-------- Data for this exercise

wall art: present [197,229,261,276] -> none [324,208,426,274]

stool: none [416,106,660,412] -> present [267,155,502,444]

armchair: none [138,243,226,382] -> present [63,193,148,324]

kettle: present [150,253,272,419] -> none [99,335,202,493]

----------------
-------- Data for this exercise

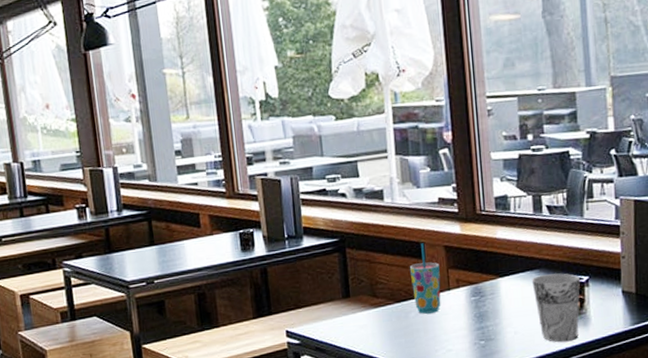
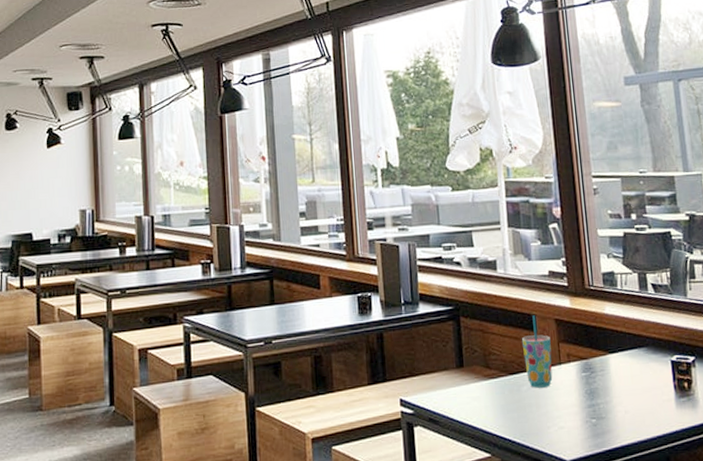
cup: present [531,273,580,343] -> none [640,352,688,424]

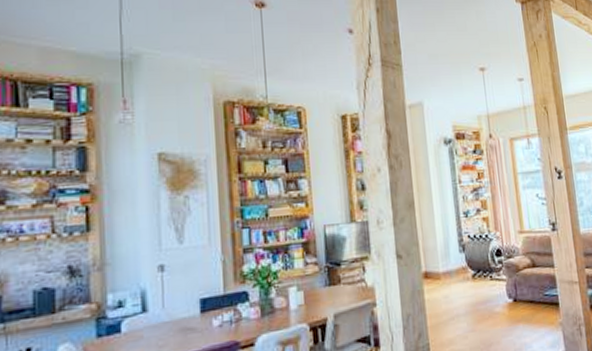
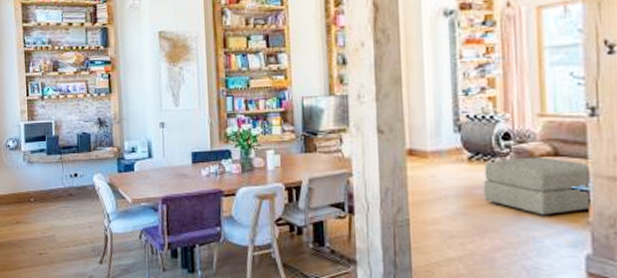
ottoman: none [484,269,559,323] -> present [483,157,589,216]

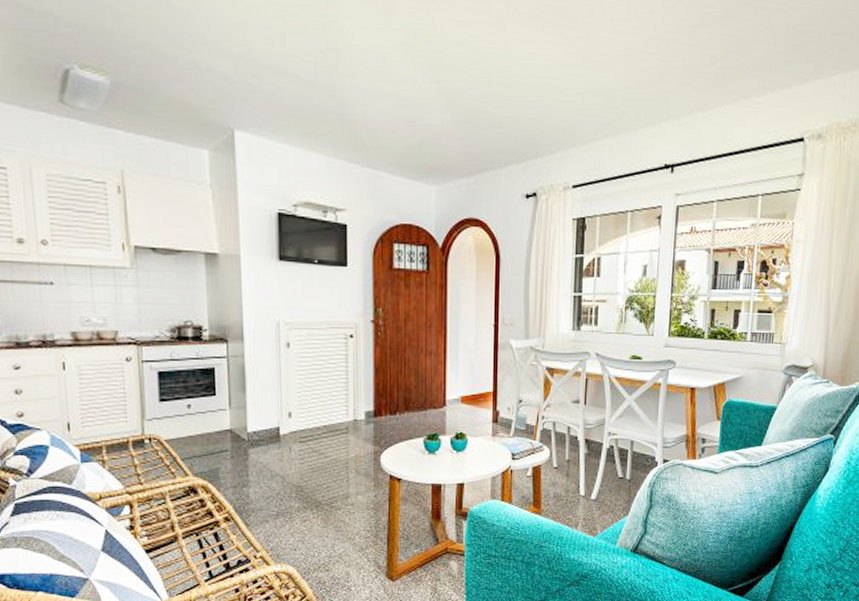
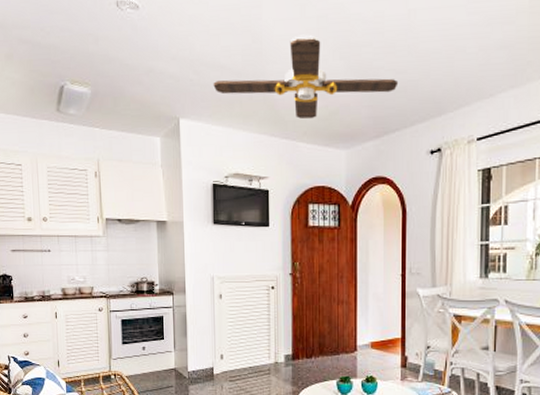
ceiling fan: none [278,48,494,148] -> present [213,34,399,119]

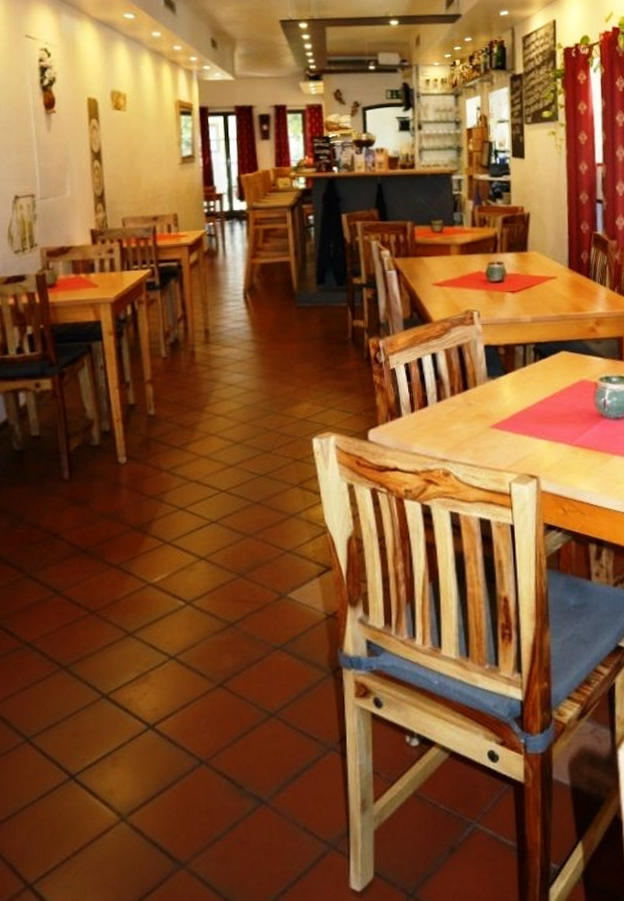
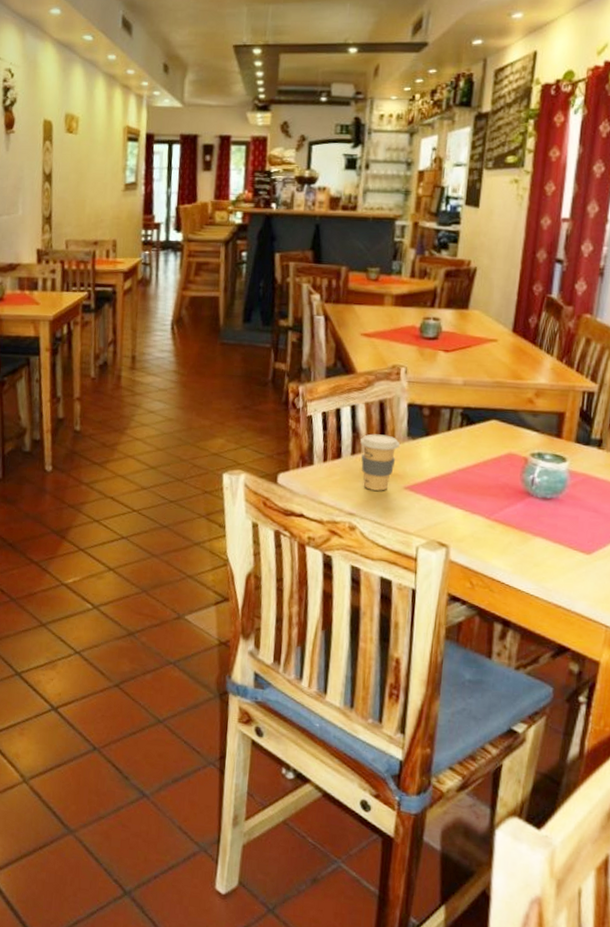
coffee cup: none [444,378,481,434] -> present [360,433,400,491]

----------------

▸ To do
What are the lines in the records above, word for word, from the one containing "cup: present [531,273,580,343]" through the one containing "coffee cup: none", both ends included and pictures left out?

▸ Solution to this problem
cup: present [531,273,580,343] -> none [640,352,688,424]

ottoman: none [484,269,559,323] -> present [483,157,589,216]

ceiling fan: none [278,48,494,148] -> present [213,34,399,119]

coffee cup: none [444,378,481,434] -> present [360,433,400,491]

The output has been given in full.